Bar Graphs: Used for comparing different groups or tracking changes over time for discrete variables. Compound Bar Charts further divide each bar to show sub-categories within a total.
Line Graphs: Ideal for displaying continuous data and identifying trends or patterns over a sequence, such as time or distance along a transect.
Scatter Graphs: Used to investigate the relationship between two numerical variables. A Line of Best Fit is often added to indicate the direction and strength of the correlation.
Rose Diagrams: Specialized circular graphs used for directional data, such as wind direction or the orientation of pebbles. The length of each 'petal' represents the frequency or magnitude in that direction.
Triangular Graphs: Used when data can be broken down into exactly three components that sum to 100% (e.g., soil texture composed of sand, silt, and clay).
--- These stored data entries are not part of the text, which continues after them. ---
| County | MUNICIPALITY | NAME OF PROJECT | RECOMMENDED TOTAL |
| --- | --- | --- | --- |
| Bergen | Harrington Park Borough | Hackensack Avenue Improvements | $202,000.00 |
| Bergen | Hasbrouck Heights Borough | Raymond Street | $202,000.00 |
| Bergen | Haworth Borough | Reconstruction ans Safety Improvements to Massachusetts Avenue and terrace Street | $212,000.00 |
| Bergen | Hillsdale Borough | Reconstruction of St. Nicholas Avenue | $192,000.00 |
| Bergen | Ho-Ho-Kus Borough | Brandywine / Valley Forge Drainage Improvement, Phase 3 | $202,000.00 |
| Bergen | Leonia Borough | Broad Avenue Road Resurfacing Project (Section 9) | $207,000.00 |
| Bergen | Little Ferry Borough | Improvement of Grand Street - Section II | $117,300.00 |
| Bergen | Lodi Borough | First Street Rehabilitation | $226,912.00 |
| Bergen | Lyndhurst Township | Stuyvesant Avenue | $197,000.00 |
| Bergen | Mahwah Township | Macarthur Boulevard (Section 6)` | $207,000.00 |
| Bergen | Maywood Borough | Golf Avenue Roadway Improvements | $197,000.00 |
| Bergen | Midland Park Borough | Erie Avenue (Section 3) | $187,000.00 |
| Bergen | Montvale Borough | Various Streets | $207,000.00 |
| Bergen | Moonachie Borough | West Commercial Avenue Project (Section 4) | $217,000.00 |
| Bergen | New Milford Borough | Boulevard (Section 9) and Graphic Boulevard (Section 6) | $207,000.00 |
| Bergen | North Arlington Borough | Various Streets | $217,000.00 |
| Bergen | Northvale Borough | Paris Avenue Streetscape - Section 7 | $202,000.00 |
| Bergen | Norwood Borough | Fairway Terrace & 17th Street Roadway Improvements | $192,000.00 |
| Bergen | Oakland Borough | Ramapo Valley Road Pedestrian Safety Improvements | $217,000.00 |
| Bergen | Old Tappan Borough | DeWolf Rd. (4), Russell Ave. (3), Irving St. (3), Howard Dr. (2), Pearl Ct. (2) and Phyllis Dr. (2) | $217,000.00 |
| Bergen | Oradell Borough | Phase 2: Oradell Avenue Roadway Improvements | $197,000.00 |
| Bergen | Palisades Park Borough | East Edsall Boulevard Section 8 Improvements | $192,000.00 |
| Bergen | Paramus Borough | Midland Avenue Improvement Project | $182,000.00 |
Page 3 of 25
| Method | Data Type | Primary Use Case |
|---|---|---|
| Bar Chart | Discrete / Categorical | Comparing distinct groups or totals |
| Line Graph | Continuous | Showing trends and changes over time |
| Scatter Plot | Two Numerical Variables | Identifying correlations and relationships |
| Rose Diagram | Directional | Showing frequency relative to compass points |
| Triangular Graph | Three-part Percentages | Showing composition of a whole |
Check the Basics: Always ensure your graph has a clear, descriptive title, labeled axes with units, and a key if multiple data series are present.
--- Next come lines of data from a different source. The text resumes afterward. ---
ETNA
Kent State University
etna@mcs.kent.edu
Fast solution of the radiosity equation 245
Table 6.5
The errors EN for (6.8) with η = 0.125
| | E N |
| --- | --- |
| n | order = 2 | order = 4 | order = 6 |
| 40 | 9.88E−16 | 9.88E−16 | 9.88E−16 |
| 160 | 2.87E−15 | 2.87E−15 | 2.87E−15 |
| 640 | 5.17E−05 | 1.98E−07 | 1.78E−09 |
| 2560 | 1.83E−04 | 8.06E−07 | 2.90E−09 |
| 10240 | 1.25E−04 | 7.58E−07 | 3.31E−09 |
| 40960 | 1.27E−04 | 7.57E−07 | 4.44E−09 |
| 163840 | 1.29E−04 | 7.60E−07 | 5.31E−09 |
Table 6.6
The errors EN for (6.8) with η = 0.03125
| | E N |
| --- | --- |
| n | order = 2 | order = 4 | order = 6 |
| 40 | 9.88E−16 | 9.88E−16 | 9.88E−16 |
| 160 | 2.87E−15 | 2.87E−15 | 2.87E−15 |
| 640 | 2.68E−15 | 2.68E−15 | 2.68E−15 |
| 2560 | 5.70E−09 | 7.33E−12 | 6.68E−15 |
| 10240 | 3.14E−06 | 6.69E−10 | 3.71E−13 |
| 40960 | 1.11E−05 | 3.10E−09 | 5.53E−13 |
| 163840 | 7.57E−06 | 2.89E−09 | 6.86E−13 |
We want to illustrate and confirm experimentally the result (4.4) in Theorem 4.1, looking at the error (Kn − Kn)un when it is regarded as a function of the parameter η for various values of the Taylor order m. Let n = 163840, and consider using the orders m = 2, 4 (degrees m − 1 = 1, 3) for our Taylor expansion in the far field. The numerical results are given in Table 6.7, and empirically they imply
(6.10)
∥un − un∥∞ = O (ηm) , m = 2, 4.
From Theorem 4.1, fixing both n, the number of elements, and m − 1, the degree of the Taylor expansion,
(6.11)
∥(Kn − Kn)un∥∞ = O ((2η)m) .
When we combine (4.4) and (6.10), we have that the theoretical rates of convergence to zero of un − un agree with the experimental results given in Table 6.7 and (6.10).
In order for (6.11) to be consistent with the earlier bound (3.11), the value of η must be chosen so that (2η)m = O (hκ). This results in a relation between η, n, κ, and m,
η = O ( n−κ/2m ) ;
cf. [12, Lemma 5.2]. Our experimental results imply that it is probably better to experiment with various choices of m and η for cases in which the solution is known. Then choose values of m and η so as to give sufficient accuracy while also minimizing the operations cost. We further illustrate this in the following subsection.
Scale Selection: Choose a scale that allows the data to fill most of the graph area. Avoid starting the y-axis at a high value unless clearly indicated, as this can exaggerate small differences.
Best-Fit Lines: In scatter graphs, ensure the line of best fit has an equal distribution of points above and below it. Do not simply connect the first and last points.
Precision in Plotting: Use a sharp pencil and ensure points are plotted accurately. In exams, marks are often awarded for the precision of specific data points.
Confusing Bar and Histograms: Bar charts have gaps between bars to represent discrete categories, while histograms have touching bars to represent continuous data ranges.
Inappropriate Graph Choice: Using a line graph for discrete categories (like 'City A' and 'City B') is a common error; lines imply a continuous transition between points that does not exist for discrete data.
Over-plotting: Adding too many data series to a single line graph or scatter plot can make it unreadable. If the visual is cluttered, consider using multiple smaller graphs (small multiples).
Ignoring Outliers: Students often try to force a line of best fit through an outlier. Outliers should be plotted but may be excluded from the trend line if they represent anomalies.